··· Records for this task
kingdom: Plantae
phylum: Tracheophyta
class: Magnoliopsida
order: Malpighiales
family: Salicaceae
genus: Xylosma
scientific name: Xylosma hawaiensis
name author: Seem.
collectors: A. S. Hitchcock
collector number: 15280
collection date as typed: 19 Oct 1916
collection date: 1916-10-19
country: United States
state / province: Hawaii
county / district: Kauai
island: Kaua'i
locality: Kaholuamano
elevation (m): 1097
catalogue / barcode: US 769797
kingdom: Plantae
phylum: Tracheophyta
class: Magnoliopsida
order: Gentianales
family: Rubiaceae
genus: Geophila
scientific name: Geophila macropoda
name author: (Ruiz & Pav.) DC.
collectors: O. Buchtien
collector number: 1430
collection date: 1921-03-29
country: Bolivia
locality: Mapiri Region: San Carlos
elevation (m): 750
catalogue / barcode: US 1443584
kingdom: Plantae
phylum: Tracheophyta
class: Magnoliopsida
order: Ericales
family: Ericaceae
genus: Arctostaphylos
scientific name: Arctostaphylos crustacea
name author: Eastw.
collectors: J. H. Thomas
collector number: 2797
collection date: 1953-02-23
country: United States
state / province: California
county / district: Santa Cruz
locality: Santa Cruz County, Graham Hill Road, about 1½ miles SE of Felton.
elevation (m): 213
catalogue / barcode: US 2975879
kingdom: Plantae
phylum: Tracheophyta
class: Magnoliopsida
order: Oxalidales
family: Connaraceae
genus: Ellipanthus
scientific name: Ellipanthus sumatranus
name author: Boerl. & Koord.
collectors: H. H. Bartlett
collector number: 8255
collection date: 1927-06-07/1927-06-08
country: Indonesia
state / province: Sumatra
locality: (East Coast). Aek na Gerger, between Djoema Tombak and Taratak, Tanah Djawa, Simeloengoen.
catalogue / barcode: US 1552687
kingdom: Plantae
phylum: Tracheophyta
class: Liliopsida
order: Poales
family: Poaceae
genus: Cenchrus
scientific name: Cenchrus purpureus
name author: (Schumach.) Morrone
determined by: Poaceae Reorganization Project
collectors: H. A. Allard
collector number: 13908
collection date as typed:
······
■ Instruction ■
Write out every line of the entries above again, verbatim and in their original order.

■ Solved problem ■
kingdom: Plantae
phylum: Tracheophyta
class: Magnoliopsida
order: Malpighiales
family: Salicaceae
genus: Xylosma
scientific name: Xylosma hawaiensis
name author: Seem.
collectors: A. S. Hitchcock
collector number: 15280
collection date as typed: 19 Oct 1916
collection date: 1916-10-19
country: United States
state / province: Hawaii
county / district: Kauai
island: Kaua'i
locality: Kaholuamano
elevation (m): 1097
catalogue / barcode: US 769797
kingdom: Plantae
phylum: Tracheophyta
class: Magnoliopsida
order: Gentianales
family: Rubiaceae
genus: Geophila
scientific name: Geophila macropoda
name author: (Ruiz & Pav.) DC.
collectors: O. Buchtien
collector number: 1430
collection date: 1921-03-29
country: Bolivia
locality: Mapiri Region: San Carlos
elevation (m): 750
catalogue / barcode: US 1443584
kingdom: Plantae
phylum: Tracheophyta
class: Magnoliopsida
order: Ericales
family: Ericaceae
genus: Arctostaphylos
scientific name: Arctostaphylos crustacea
name author: Eastw.
collectors: J. H. Thomas
collector number: 2797
collection date: 1953-02-23
country: United States
state / province: California
county / district: Santa Cruz
locality: Santa Cruz County, Graham Hill Road, about 1½ miles SE of Felton.
elevation (m): 213
catalogue / barcode: US 2975879
kingdom: Plantae
phylum: Tracheophyta
class: Magnoliopsida
order: Oxalidales
family: Connaraceae
genus: Ellipanthus
scientific name: Ellipanthus sumatranus
name author: Boerl. & Koord.
collectors: H. H. Bartlett
collector number: 8255
collection date: 1927-06-07/1927-06-08
country: Indonesia
state / province: Sumatra
locality: (East Coast). Aek na Gerger, between Djoema Tombak and Taratak, Tanah Djawa, Simeloengoen.
catalogue / barcode: US 1552687
kingdom: Plantae
phylum: Tracheophyta
class: Liliopsida
order: Poales
family: Poaceae
genus: Cenchrus
scientific name: Cenchrus purpureus
name author: (Schumach.) Morrone
determined by: Poaceae Reorganization Project
collectors: H. A. Allard
collector number: 13908
collection date as typed:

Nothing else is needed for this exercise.